┌─ Data listing
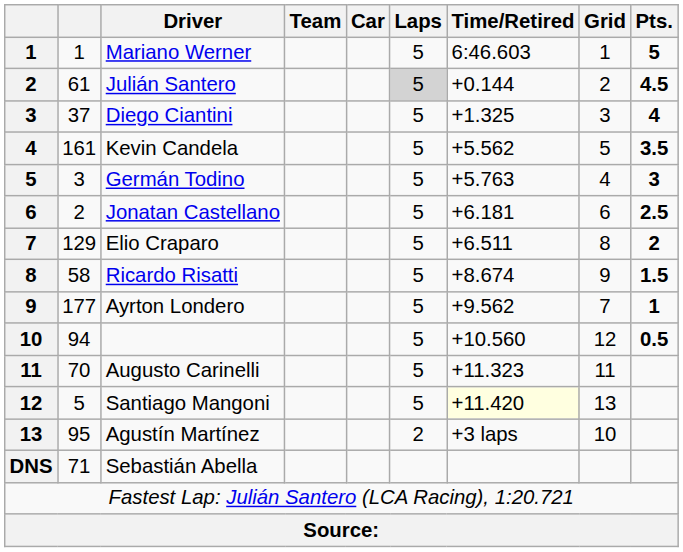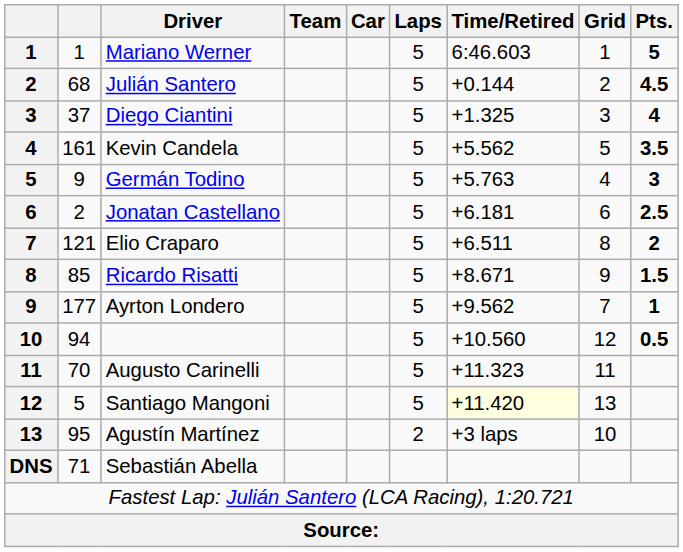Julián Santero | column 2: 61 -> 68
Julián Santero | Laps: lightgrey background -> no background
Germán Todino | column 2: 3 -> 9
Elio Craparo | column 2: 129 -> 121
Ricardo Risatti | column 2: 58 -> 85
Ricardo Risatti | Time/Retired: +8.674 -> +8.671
└─
What is asked:
Output every line of the records above word for word, leaving out the pictures.

The result:
Julián Santero | column 2: 61 -> 68
Julián Santero | Laps: lightgrey background -> no background
Germán Todino | column 2: 3 -> 9
Elio Craparo | column 2: 129 -> 121
Ricardo Risatti | column 2: 58 -> 85
Ricardo Risatti | Time/Retired: +8.674 -> +8.671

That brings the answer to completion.